Peter Cochrane: Tackling fake news and propaganda with AI and machine learning
This year saw the first global 'datathon' to apply natural language processing to identify 'fake news'. Professor Peter Cochrane was there as an advisor
Every now and then, serendipity draws me into something new, unusual and exciting. And so it was that following my previous opinion article on the Truth Engine I received an invitation to become an advisor to the first global datathon to apply ‘natural language processing' (NLP) to a representative sample of fake news and propaganda, all of which that has appeared in the media and on social networks.
The event was co-organised by The Data Sciences Society and QCRI Qatar, with dedicated platforms hosted in Doha, Bangalore, Riyadh and Sofia. A foundation component of the Datathon was the QCRI/MIT-CSAIL Tanbih project, focussed on detecting bias, and propaganda in news publications.
By the time I was engaged as an advisor more than 200 participants across 30 countries had already registered and formed 40 teams of students and professionals. Their primary Datathon challenge was as follows:
"To develop intelligent systems able to classify entire articles and text fragments as propagandistic or not"
All the teams were challenged by the same standardised AI training datasets comprising 451 news articles with sentence-level annotations indicating the content as propaganda or not. And they had fewer than five days (and nights) to come up with workable solutions, demonstrably viable capabilities, fully compiled reports, and report back/present to the judges.
The basic thinking of the organisers is further exemplified by the following definitions and categories:
Propaganda and fake news definition: The spreading of ideas, facts, or allegations deliberately to influence opinions with reference to predetermined ends.
Or, as PolitiFact would have it: "Fake news is made-up stuff, masterfully manipulated to look like credible journalistic reports that are easily spread online to large audiences willing to believe the fictions and spread the word."

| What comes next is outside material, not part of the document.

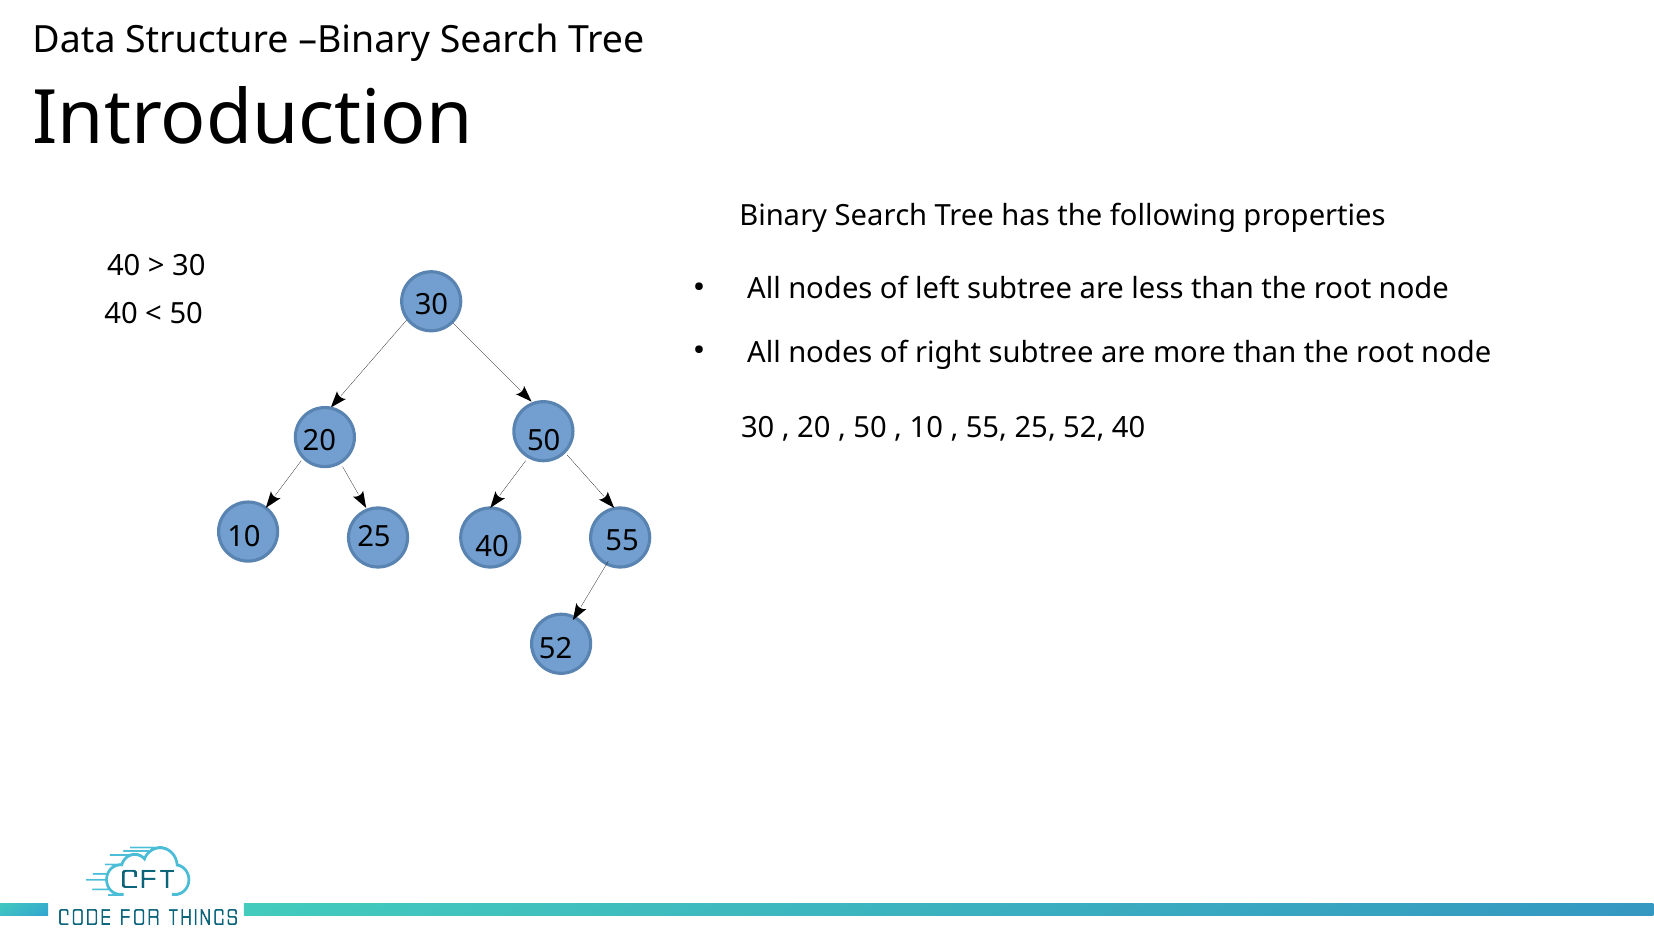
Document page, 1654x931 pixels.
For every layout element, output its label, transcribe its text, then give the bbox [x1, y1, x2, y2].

And for CBS: "Stories that are provably false, with enormous traction in the culture, and consumed by millions of people".
Difficulty level 1: Build an intelligent system able to detect any propagandistic article;
Difficulty level 2: Detect whether each of sentences propagandistic or not; and,
Difficulty level 3: Locate and identify each propagandistic technique.
So, how did the teams do? The top ten achieved detection accuracies just below or just above a remarkable 86 per cent. This surprised everyone, including me.
How did they do it in such a short time? They configured standard, or readily available, NLP engines and/or components with AI packages that learned to identify emergent patterns of words, phrases, statement and headline types.
If AI is good at anything it is pattern recognition and matching. This is a particularly important quality when identifying patterns hidden in massive data sets that escape human ability. The big question now is; could we significantly improve on these results?
My guess is that the old engineering mantra applies: You get 80 per cent of the result for 20 per cent of the effort, and achieving 100 per cent is probably impossible.
The reality is that fake news and propaganda will most likely need five to ten distinctly different techniques applied at the same time, as inferred in my previous article: How to Build a Truth Engine.
Here, I identified fact checkers and long-term historical analysis of publications and behaviours, employment, employer, organisation, motivation, and hidden agendas as accessible and workable trending metrics. I am now adding AI applied to NPL to that list.
If there is a negative here it has to be the ‘dark side' watching and accessing the Hackathon in order to learn about new defence strategies. However, the good news is that human habituality is very hard to hide, and AI will continue to learn and adjust accordingly in near real time. So I think this is a war we might just win provided we consolidate our global resources.
Professor Peter Cochrane OBE is the ex-CTO of BT, who now works as a consultant focusing on solving problems and improving the world through the application of technology.